### Task to complete
Skip any image you find and restate the rest of the data word for word.

-- Collected data follows --

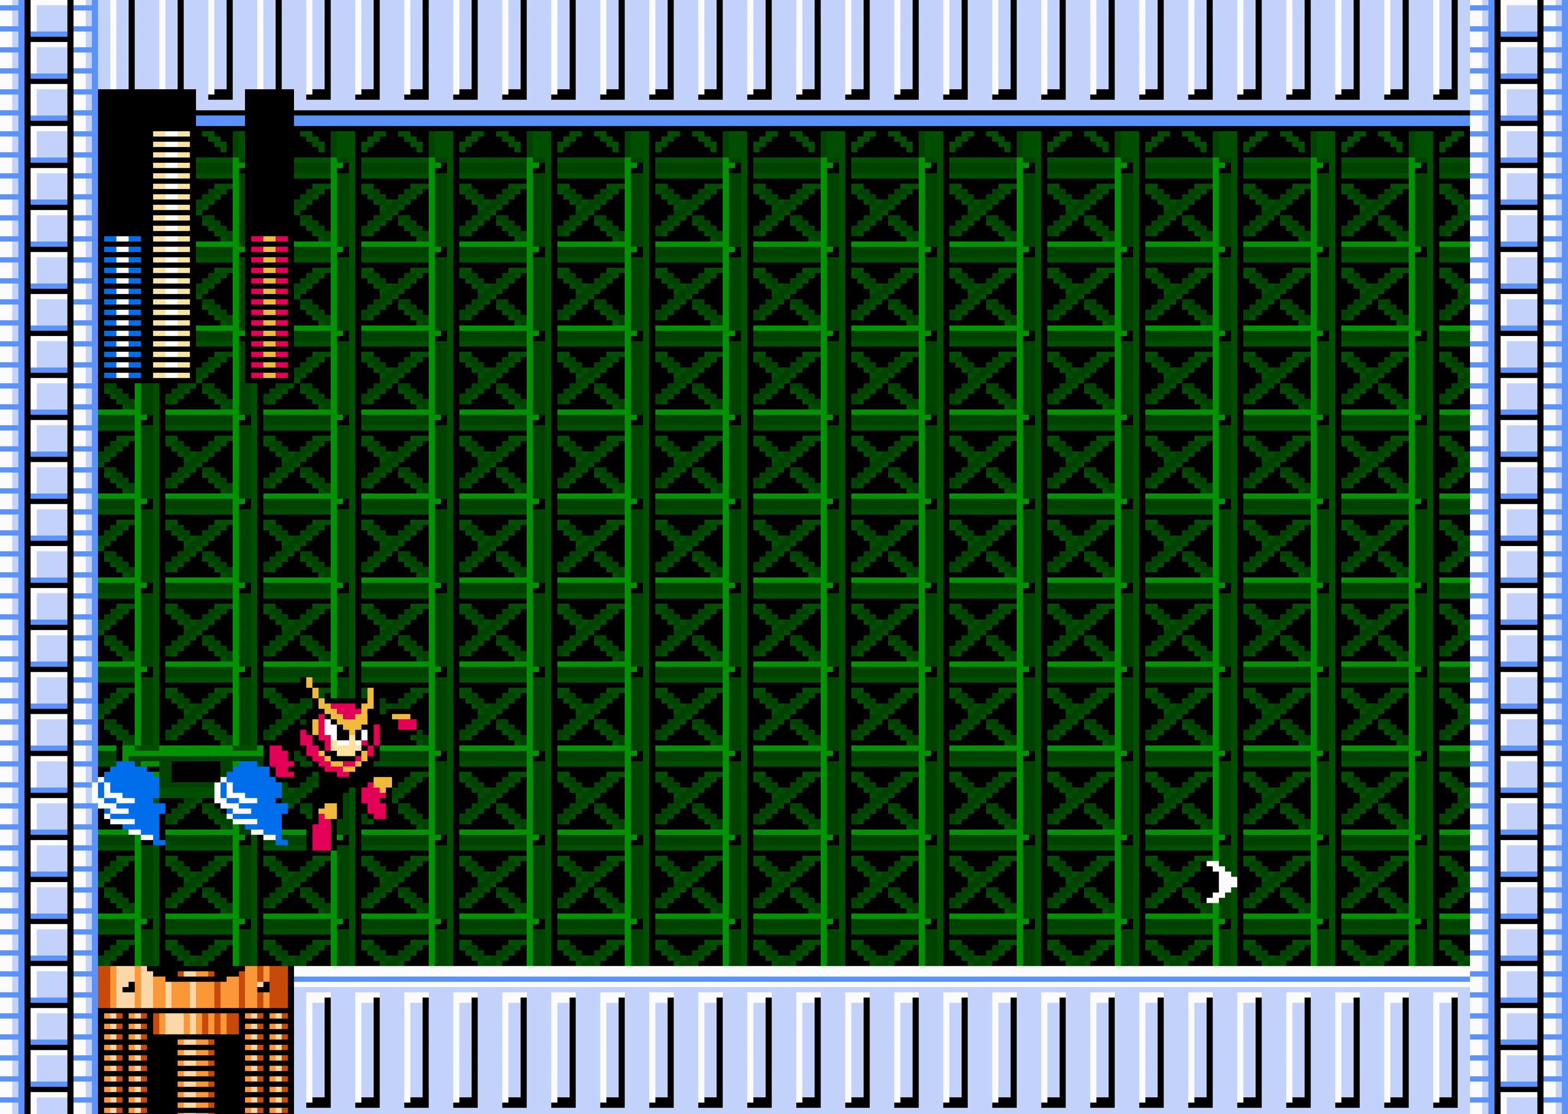
{"buttons": [], "events": []}
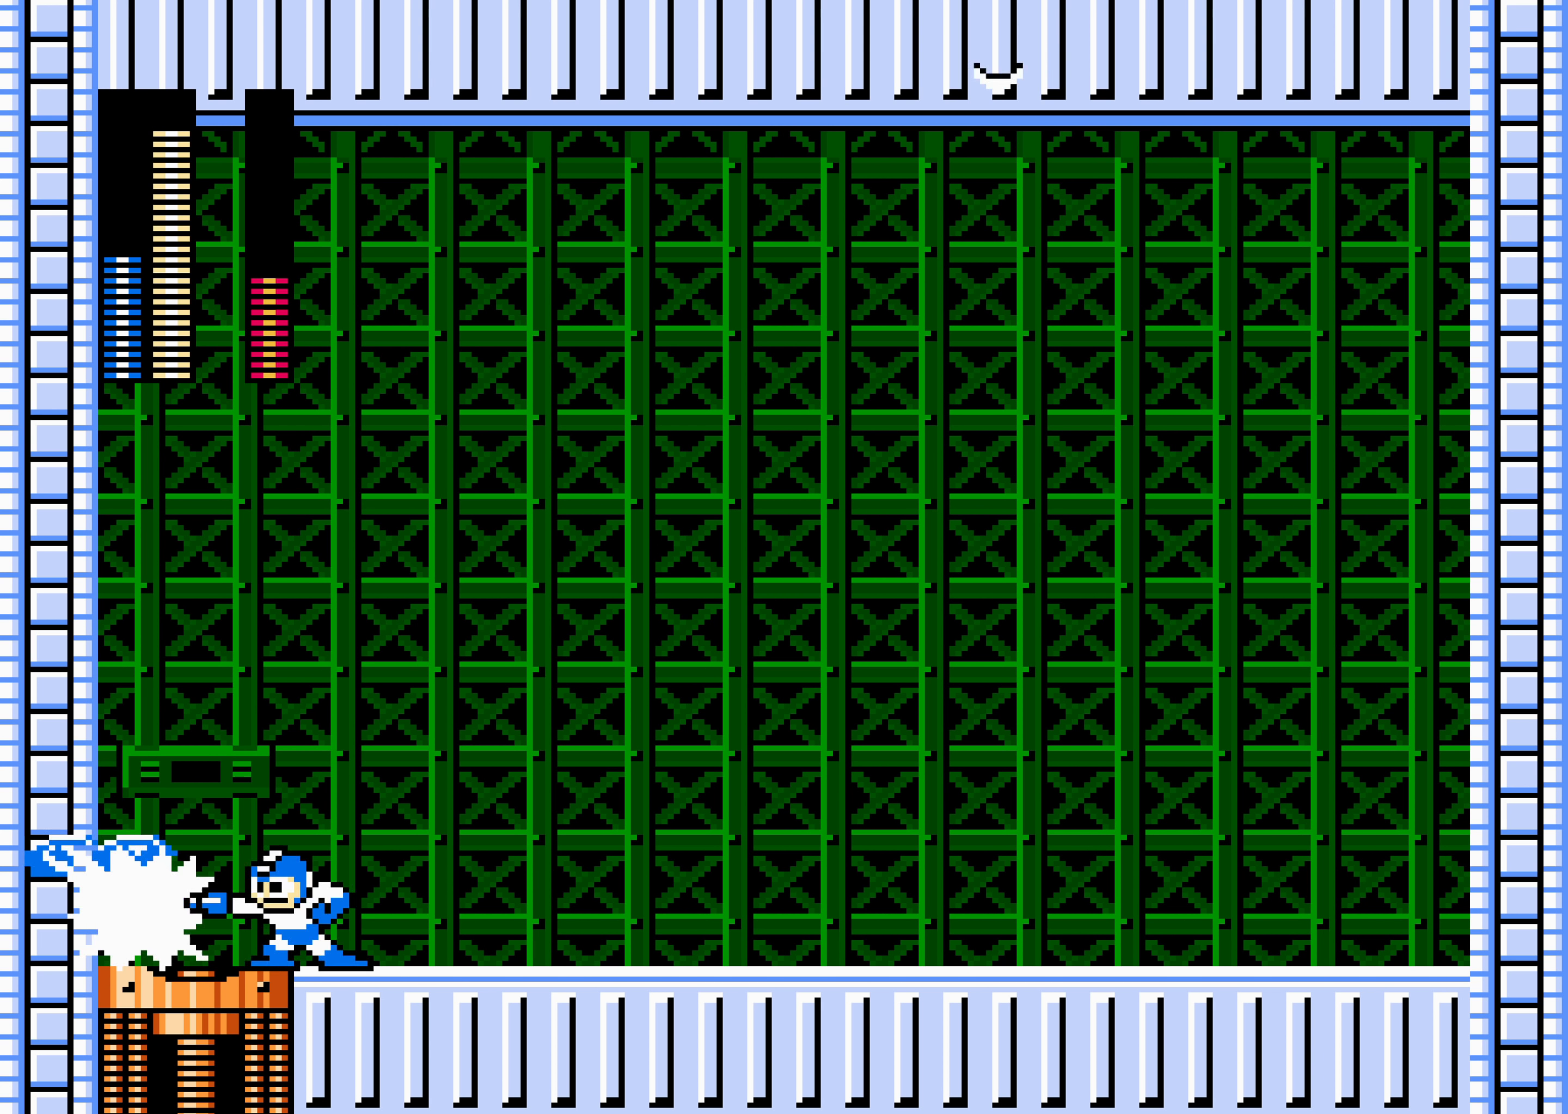
{"buttons": ["DPAD_RIGHT"], "events": [[333, "DPAD_RIGHT", "down"]]}
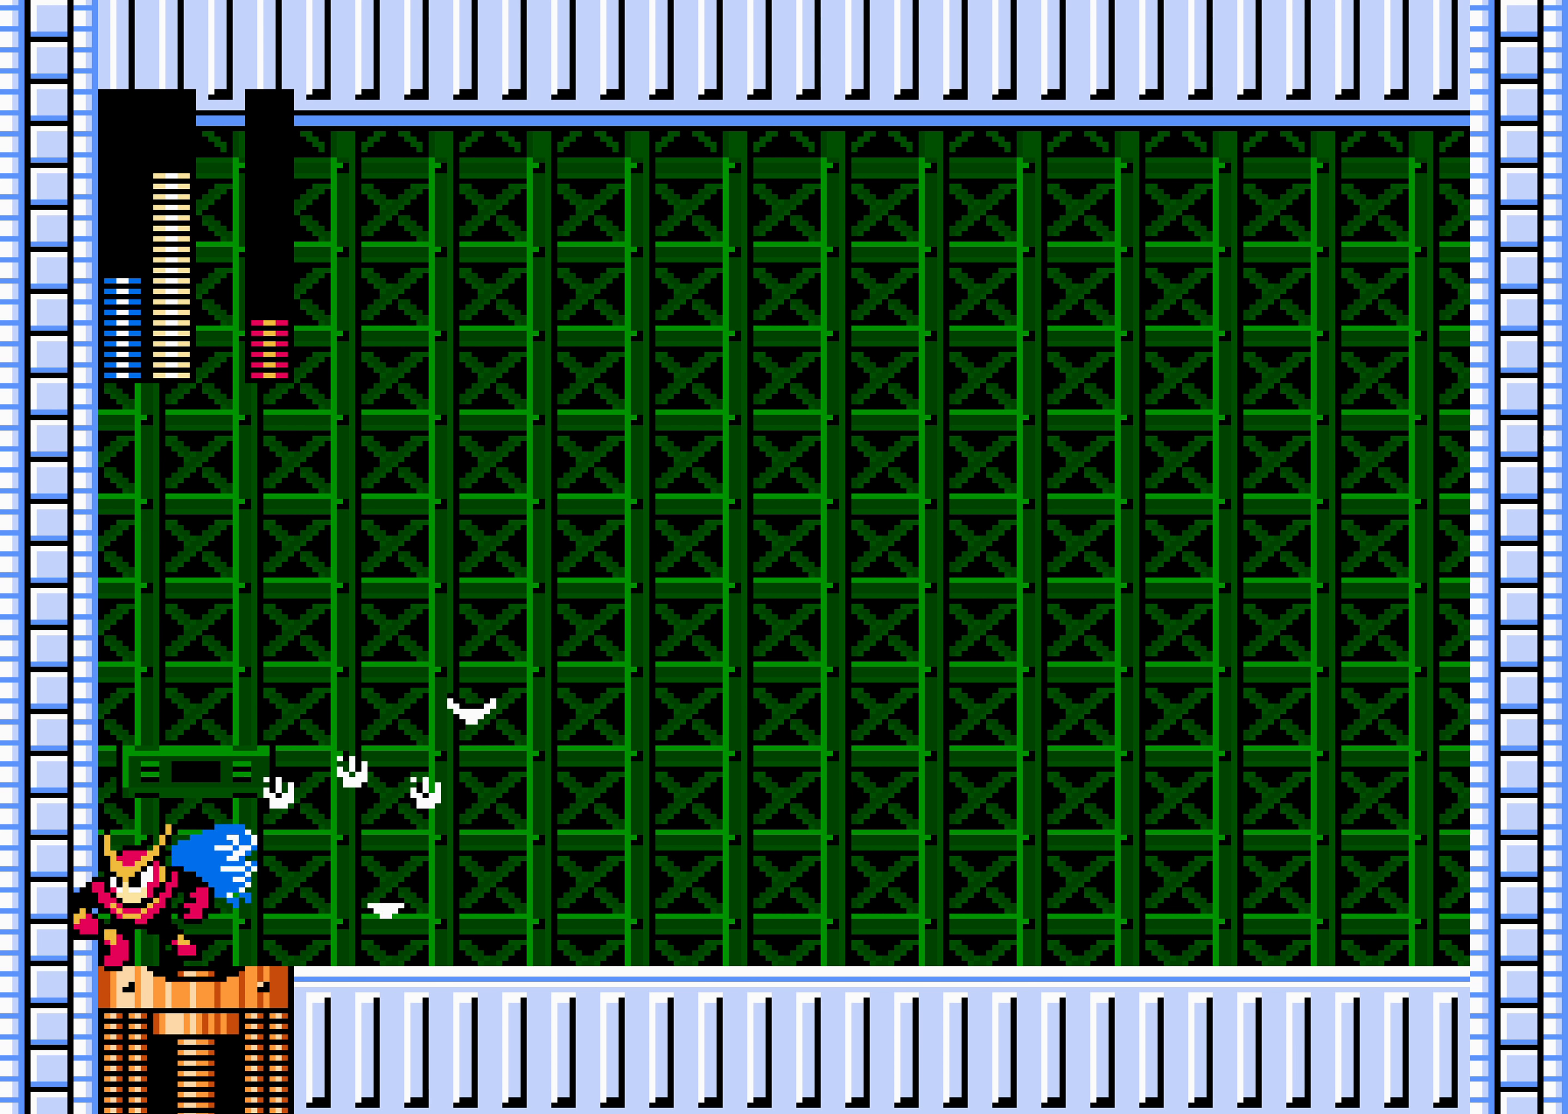
{"buttons": ["DPAD_RIGHT"], "events": [[16, "DPAD_RIGHT", "up"], [466, "DPAD_RIGHT", "down"]]}
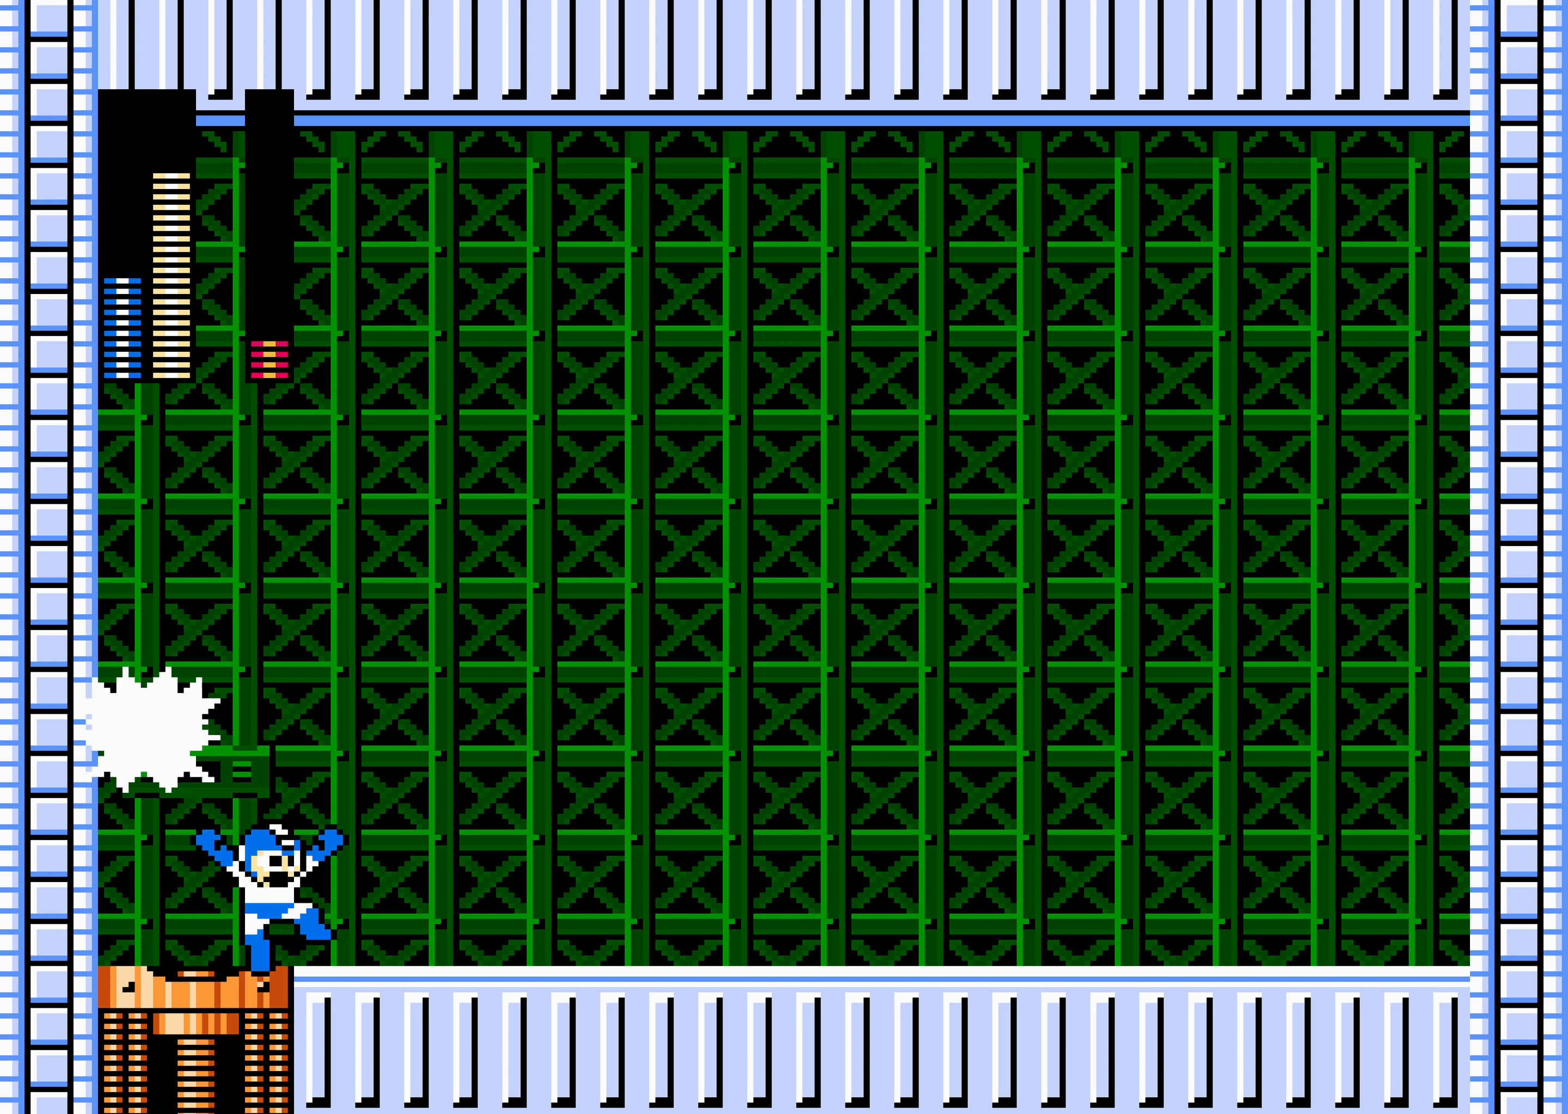
{"buttons": []}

-- Collected data concluded --

### Exercise answer
{"buttons": [], "events": []}
{"buttons": ["DPAD_RIGHT"], "events": [[333, "DPAD_RIGHT", "down"]]}
{"buttons": ["DPAD_RIGHT"], "events": [[16, "DPAD_RIGHT", "up"], [466, "DPAD_RIGHT", "down"]]}
{"buttons": []}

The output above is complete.